Let us not, therefore, ask why certain people want to dominate, what they seek, what is their overall strategy. Let us ask, instead, how things work at the level of on-going subjugation, at the level of those continuous and uninterrupted processes which subject our bodies, govern our gestures, dictate our behaviours etc. (Foucault 1980: 97)
Foucault is here urging us to look at the "material constitution" of the exercise of power.
Power must be analysed as something which circulates, or rather as soemthing which only functions in the form of a chain. It is never localised here or there, never in anybody's hands, never appropriated as a commodity or piece of wealth. Power is employed and exercised through a net-like organisation. And not only do individuals circulate between its threads; they are always in the position of simultaneously undergoing and exercising this power. They are not only its inert or consenting target; they are always also the elements of its articulation. In other words, individuals are the vehicles of power, not its point of application.
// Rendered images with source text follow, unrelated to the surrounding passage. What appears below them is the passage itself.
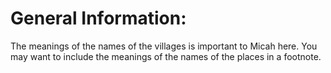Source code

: # General Information:

The meanings of the names of the villages is important to Micah here. You may want to include the meanings of the names of the places in a footnote.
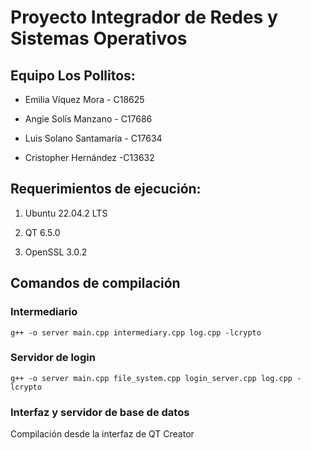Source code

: # **Proyecto Integrador de Redes y Sistemas Operativos**

## **Equipo Los Pollitos:**

+ Emilia Víquez Mora - C18625 

+ Angie Solís Manzano - C17686

+ Luis Solano Santamaría - C17634

+ Cristopher Hernández -C13632

## **Requerimientos de ejecución:**

1. Ubuntu 22.04.2 LTS

2. QT 6.5.0

3. OpenSSL 3.0.2

## **Comandos de compilación**

### **Intermediario**

    g++ -o server main.cpp intermediary.cpp log.cpp -lcrypto

### **Servidor de login**

    g++ -o server main.cpp file_system.cpp login_server.cpp log.cpp -lcrypto

### **Interfaz y servidor de base de datos**

Compilación desde la interfaz de QT Creator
The individual is not to be conceived as a sort of elementary nucleus, a primitive atom, a multiple and inert material on which power comes to fasten or against which it happens to strike, and in so doing subdues or crushes individuals. In fact, it is already one of the prime effects of power that certain bodies, certain gestures, certain discourses, certain desires, come to be identified and constituted as individuals. The individual, that is, is not the vis-á-vis of power; it is, I believe, one of its prime effects. The individual is an effect of power, and at the same time, or precisely to the extent to which it is that effect, it is the element of its articulation. The individual which power has constituted is at the same time its vehicle. (Foucault 1980: 98)
Aww, that is good. I need to find a practical application for this contention.